Maybe to account for this we could think of $F_{V}$ not as the distribution over "which AGIs / civilizations are created", but instead "the fraction under multi-agentic stability". That is, the distribution of those AGIs / civilizations after already waging any possible war with others. But that might not be a good approximation, since in reality war and cooperation are very intertwined, and not neatly temporally separated (and this might still be the case for AGIs).

While some of our final model's inputs can be informed by these coalition considerations, there doesn't seem to be an easy way around modelling coalition-forming more explicitly if we want good approximations.

We're also not yet including effects on cooperation from Evidential Cooperation in Large worlds (see the next post).

What do utilities look like?

$U_{\neg B}$ will vary a lot depending on, for example, how common we expect retributive or punitive actions to be.

$U_{B}$ will also vary a lot depending on your ethics (for example, how cosmopolitan vs parochial are your values) and opinions about the multi-agent landscape.

What do tractabilities look like?

We assume as a first simplification that the return on investment is linear, that is, $\frac{d p_{V}}{d a_{V}}, \frac{d p_{C | V}}{d a_{C | V}}$ and $\frac{d p_{C | \neg V}}{d a_{C | \neg V}}$ are all constant.

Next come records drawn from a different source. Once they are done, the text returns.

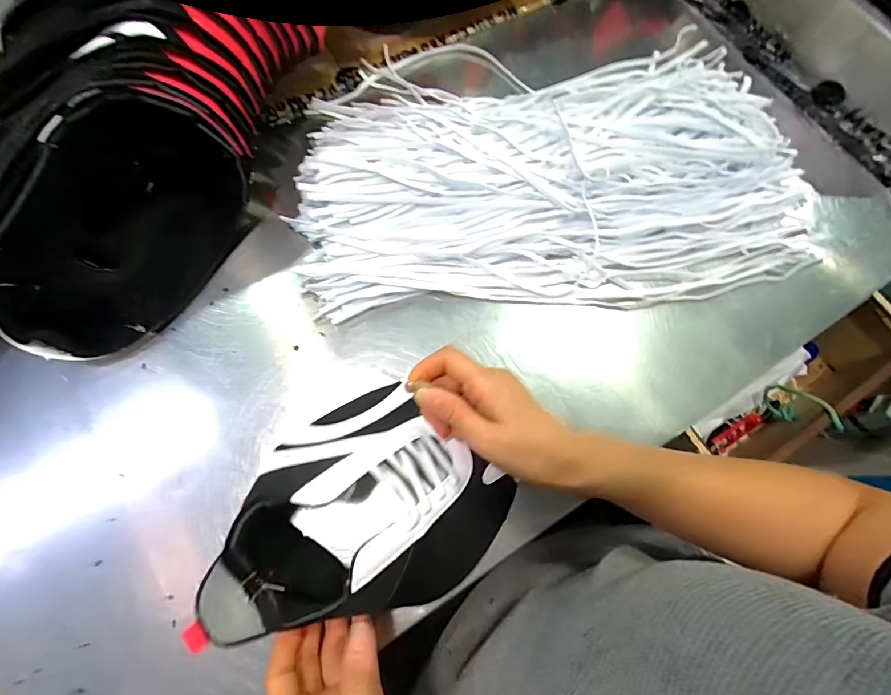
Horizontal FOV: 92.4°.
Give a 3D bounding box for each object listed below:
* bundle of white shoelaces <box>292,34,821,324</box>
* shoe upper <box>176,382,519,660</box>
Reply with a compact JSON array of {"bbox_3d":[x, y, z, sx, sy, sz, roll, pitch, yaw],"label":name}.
[{"bbox_3d":[0.112,-0.202,0.439,0.494,0.051,0.317,-4,72,-2],"label":"bundle of white shoelaces"},{"bbox_3d":[-0.065,0.116,0.316,0.198,0.093,0.133,-26,74,-9],"label":"shoe upper"}]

This might not be that bad of an approximation (for marginal assessments) when, a priori, we are pretty uncertain about whether X more researcher-hours will lead to an unexpected break-through that allows for rapid intervention, or yield basically nothing. So the derivative should just be the expected gain linearly. But there are some instances in which this approximation fails more strongly, like when thinking about technical implementation work: We know a priori that we'll need to spend at least Y researcher-hours to be able to implement anything.

Implementation and extensions

You can toy with the model yourself here (instructions inside).

As mentioned above, it still seems like this bare-bones model is missing some important additional structure. Especially, estimating $U_{B}, U_{\neg B}$ and $b$ feels most ungrounded. This is discussed in the next post.

These two posts don't constitute an exhaustive analysis (more exhaustive versions are less polished), so feel free to reach out if you're interested in an all-things-considered assessment of the value of Cooperative AI work.

Work done at CLR's SRF 2023. Thanks to Tristan Cook and the rest of CLR for their help.

^{^}
For now, the definitions of $V$ and $C$ are left vague. In fact, in Hjalmar's basic model we are free to choose whichever concretization, as long as the same one informs our assessments of $U_{B}$ and $U_{\neg B}$ . In latter extensions this was no longer the case and we worked with concrete definitions.
^{^}
Of course, this stops being the case in, for example, the multi-polar Earth scenario. In such cases we can interpret $F_{I}$ as an estimate of the fraction of agents (weighted by resources) our interventions can affect. Although some of the framings and intuitions below do overfit to the "single-agent" scenario.
^{^}
So we are ignoring some weird situations like "agents being more cooperative makes them notice our values are better".